Tout cela combiné a provoqué une crise de confiance qui s’est traduite par un coup d’arrêt radical dans les dépenses. Comme si tous les directeurs informatique s’étaient passés le mot en même temps : j’arrête d’acheter !
Tous les responsables informatique, interlocuteurs des acteurs du marché répètent maintenant le même cri du coeur : ne me vendez pas de nouveaux systèmes, aidez-moi plutôt à faire marcher ceux que vous m’avez déjà vendus… C’est un retournement de marché qui est radical et sans doute durable. Car, même en baisse, les dépenses informatiques sont tout de même là, pas pour des nouveaux projets mais seulement pour entretenir l’existant et il y en a !
Il est temps de s’occuper de l’existant…
En effet, le parc de legacy systems a considérablement augmenté depuis 10/15 ans. Il y a quinze ans, le paysage informatique était assez simple dans le domaine de la gestion : les grands comptes étaient équipés de mainframes, les PME de mini-ordinateurs (type AS/400) et toutes ces entreprises utilisaient des applications (la plupart du temps développées en interne) en mode centralisé. C’est l’irruption du client-serveur qui a introduit une première rupture, l’arrivée de l’Internet, du Web et de l’Intranet a achevé de bouleverser habitudes et architectures.
Couche sur couche sans attendre et sans finir
Pendant les années 90, les entreprises ont ajouté des vagues de nouvelles technologies, démarrant souvent des nouveaux projets avant même d’avoir achevé les précédents, le tout avec des résultats décevants mais la frénésie était telle qu’on remettait à plus tard bilans et examens. Cette période a atteint son point culminant à la fin des années 90 avec la notion de « temps Internet » qui justifiait de développer « vite fait-mal fait » des projets sans objectif, sans stratégie et sans résultat mesurable.

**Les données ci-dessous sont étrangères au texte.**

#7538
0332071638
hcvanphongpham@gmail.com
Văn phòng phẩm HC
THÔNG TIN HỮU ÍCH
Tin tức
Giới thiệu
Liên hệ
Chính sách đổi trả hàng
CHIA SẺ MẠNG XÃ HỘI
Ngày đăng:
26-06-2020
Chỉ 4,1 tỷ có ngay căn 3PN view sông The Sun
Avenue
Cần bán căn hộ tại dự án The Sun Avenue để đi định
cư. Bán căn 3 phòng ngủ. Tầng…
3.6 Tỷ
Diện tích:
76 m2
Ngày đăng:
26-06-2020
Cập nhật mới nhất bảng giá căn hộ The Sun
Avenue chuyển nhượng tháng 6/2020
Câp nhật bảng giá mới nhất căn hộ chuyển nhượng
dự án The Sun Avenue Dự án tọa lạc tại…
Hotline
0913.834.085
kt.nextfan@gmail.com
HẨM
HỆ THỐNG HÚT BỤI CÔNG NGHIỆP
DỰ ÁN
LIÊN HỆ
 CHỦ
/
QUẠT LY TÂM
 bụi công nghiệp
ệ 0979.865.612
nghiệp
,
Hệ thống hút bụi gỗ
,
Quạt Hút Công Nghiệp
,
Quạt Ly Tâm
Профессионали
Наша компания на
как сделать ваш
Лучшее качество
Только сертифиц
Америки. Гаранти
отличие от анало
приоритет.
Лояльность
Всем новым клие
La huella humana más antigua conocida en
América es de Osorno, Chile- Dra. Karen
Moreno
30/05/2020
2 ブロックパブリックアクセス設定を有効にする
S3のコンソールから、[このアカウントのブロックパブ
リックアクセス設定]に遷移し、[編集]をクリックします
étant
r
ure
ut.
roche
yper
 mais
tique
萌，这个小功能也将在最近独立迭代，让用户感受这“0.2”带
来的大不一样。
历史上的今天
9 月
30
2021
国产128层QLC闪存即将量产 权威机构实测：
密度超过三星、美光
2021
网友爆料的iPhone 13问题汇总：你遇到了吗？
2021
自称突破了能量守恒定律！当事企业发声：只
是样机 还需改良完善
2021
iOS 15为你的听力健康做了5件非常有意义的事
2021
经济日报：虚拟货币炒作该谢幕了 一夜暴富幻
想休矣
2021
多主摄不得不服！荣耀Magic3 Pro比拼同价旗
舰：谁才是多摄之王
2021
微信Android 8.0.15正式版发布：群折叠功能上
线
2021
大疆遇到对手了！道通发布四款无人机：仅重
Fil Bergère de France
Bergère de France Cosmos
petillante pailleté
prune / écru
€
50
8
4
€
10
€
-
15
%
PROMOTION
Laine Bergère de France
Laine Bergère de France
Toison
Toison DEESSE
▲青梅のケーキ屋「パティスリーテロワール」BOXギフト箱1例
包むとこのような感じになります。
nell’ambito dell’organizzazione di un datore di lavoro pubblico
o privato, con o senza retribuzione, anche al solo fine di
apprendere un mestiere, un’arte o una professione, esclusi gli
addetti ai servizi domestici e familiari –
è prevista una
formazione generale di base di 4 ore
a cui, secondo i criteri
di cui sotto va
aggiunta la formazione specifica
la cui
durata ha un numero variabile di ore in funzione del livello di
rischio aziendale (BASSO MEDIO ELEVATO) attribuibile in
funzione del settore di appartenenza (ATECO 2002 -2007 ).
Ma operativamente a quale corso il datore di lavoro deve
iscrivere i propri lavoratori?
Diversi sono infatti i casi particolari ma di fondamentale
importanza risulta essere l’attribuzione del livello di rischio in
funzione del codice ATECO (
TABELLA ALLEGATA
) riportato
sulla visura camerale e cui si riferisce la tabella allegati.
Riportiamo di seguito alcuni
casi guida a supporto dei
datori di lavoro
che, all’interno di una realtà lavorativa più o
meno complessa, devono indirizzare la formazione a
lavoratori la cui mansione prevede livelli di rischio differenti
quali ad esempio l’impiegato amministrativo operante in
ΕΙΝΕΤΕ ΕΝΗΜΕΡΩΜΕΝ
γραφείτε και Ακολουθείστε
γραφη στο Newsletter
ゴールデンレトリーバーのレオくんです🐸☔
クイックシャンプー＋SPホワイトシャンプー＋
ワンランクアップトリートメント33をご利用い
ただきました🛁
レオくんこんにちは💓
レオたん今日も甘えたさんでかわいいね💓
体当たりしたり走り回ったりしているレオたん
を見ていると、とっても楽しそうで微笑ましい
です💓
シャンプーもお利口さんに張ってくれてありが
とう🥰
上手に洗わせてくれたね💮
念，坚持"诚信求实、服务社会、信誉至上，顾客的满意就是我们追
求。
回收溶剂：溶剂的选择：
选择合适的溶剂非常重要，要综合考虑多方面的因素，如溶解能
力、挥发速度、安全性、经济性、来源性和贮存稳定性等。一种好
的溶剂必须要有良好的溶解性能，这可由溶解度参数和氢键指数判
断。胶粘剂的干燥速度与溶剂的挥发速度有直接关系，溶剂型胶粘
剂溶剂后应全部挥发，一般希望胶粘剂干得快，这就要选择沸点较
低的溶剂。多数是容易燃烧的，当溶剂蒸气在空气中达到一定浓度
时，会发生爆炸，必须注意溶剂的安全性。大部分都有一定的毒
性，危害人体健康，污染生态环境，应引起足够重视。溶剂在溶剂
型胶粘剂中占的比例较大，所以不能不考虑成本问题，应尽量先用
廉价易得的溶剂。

Maintenant que cette effervescence est retombée, le bilan est lourd : on est passé d’une époque où la notion de Legacy System concernait surtout l’ordinateur central et ses applications à une situation où presque tout doit être revu et corrigé afin d’avoir un système d’informations cohérent…
La vague de l’EAI
Depuis la fin de la bulle Internet, les opérations d’EAI sont devenues une priorité évidente pour la plupart des entreprises afin de retrouver un minimum de cohérence. C’est ainsi que nous sommes entrés pour au moins deux ans dans une période caractérisée par la volonté de consolider, d’intégrer et d’optimiser l’existant.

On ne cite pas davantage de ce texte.